Magnus-type integrator for the finite element discretization of semilinear parabolic non-autonomous SPDEs driven by additive noise
It addresses the understudied problem of numerical approximation for non-autonomous SPDEs, providing a convergent scheme with optimal temporal order.
The paper develops a Magnus-type integrator for finite element discretization of semilinear parabolic non-autonomous SPDEs with additive noise, achieving optimal convergence orders O(h^{2-ε} + Δt) for trace class noise without logarithmic reduction.

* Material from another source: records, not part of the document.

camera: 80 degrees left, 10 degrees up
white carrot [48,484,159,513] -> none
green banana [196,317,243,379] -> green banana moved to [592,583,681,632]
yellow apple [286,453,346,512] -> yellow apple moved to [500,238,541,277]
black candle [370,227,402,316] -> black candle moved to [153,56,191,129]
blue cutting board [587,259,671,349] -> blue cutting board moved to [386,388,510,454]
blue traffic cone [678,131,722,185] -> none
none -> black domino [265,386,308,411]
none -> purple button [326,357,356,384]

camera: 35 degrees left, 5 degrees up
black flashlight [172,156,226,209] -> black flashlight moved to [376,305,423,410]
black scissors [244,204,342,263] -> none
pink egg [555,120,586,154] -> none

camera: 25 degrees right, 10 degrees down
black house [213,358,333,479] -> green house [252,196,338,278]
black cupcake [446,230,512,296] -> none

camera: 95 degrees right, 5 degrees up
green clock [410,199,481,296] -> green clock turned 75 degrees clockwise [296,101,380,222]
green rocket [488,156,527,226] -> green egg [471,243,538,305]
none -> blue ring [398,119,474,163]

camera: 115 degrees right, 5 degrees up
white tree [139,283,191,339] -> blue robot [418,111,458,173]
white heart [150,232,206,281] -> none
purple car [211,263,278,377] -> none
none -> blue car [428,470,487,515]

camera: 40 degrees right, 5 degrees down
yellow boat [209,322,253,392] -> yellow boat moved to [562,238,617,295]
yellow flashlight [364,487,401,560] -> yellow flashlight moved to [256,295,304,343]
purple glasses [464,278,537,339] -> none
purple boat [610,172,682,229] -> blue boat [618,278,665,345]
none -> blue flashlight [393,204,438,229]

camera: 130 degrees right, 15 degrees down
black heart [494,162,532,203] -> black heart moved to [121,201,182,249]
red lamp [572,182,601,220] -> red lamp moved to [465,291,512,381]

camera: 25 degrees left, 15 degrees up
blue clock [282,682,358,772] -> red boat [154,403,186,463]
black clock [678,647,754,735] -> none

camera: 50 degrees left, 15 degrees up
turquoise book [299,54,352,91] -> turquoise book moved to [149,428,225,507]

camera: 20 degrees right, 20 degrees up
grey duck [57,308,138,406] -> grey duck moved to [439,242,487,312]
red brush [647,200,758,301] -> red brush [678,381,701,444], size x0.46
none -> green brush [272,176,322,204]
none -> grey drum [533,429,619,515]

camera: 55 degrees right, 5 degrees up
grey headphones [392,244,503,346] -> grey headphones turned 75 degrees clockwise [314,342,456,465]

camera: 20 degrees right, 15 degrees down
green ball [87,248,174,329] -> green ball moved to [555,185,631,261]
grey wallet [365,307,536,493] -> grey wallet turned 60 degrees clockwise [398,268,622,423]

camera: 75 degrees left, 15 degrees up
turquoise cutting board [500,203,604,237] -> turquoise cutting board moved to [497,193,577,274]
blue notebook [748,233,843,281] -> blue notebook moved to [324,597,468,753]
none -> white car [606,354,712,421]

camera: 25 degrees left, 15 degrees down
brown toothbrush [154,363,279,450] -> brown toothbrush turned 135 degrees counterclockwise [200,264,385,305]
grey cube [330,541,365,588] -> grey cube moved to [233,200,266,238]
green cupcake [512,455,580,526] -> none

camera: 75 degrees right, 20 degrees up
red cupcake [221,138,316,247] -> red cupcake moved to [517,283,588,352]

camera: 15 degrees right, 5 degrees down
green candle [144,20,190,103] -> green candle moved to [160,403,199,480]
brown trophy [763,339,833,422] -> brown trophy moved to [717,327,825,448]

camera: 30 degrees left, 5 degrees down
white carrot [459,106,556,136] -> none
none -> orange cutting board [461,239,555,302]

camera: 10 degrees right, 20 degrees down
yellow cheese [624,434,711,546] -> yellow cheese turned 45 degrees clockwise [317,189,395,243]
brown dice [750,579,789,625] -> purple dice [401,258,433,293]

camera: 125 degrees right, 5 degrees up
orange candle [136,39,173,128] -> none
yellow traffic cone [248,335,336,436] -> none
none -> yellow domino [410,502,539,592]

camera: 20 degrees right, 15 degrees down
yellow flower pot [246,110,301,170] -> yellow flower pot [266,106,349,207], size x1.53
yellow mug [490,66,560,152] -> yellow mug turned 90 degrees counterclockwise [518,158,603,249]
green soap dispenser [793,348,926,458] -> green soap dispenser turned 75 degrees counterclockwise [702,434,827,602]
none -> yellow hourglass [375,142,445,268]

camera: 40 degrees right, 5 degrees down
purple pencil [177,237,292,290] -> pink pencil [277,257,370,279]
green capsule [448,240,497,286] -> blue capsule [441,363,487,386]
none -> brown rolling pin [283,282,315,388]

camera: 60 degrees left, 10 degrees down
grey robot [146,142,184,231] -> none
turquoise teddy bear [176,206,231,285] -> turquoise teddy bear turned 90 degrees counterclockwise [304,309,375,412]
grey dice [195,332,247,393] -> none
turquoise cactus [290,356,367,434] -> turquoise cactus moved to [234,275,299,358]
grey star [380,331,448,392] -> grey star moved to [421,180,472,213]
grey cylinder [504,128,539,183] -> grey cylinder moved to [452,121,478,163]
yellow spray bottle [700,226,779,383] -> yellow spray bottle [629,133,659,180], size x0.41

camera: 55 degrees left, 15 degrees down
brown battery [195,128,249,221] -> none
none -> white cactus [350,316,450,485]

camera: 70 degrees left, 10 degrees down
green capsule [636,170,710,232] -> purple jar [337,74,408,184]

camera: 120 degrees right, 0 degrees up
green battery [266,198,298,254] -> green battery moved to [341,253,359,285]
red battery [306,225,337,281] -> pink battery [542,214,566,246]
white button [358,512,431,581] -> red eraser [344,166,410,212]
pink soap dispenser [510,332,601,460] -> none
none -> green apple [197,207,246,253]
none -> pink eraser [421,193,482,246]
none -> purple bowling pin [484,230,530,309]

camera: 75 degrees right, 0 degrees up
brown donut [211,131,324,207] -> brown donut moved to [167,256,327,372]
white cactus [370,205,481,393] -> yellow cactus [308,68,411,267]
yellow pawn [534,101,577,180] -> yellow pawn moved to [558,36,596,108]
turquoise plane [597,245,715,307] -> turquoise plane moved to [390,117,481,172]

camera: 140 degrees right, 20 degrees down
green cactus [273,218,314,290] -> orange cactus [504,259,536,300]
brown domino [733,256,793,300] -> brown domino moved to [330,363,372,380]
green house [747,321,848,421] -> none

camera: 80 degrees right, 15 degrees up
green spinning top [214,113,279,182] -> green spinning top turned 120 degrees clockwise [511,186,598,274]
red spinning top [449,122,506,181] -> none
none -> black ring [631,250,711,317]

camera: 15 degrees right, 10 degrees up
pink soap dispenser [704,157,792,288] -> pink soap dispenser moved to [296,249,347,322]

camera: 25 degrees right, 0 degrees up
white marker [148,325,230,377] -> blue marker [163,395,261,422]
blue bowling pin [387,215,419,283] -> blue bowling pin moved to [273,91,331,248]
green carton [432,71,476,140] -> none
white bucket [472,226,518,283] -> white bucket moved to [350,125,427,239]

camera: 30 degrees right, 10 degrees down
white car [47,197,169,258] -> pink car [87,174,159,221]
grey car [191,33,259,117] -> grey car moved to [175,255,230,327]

In this paper, we investigate a numerical approximation of a general second order semilinear parabolic non-autonomous stochastic partial differential equation (SPDE) driven by additive noise. Numerical approximations for autonomous SPDEs are thoroughly investigated in the literature while the non-autonomous case is not yet well understood. We discretize the non-autonomous SPDE in space by the finite element method and in time by the Magnus-type integrator. We provide a strong convergence proof of the fully discrete scheme toward the mild solution in the root-mean-square $L^2$ norm. Appropriate assumptions on the drift term and the noise allow to achieve optimal convergence order in time greater than $1/2$, without any logarithmic reduction of convergence order in time. In particular, for trace class noise, we achieve optimal convergence orders $\mathcal{O}\left(h^{2-ε}+Δt\right)$, where $ε$ is a positive number small enough. Numerical simulations are provided to illustrate our theoretical results.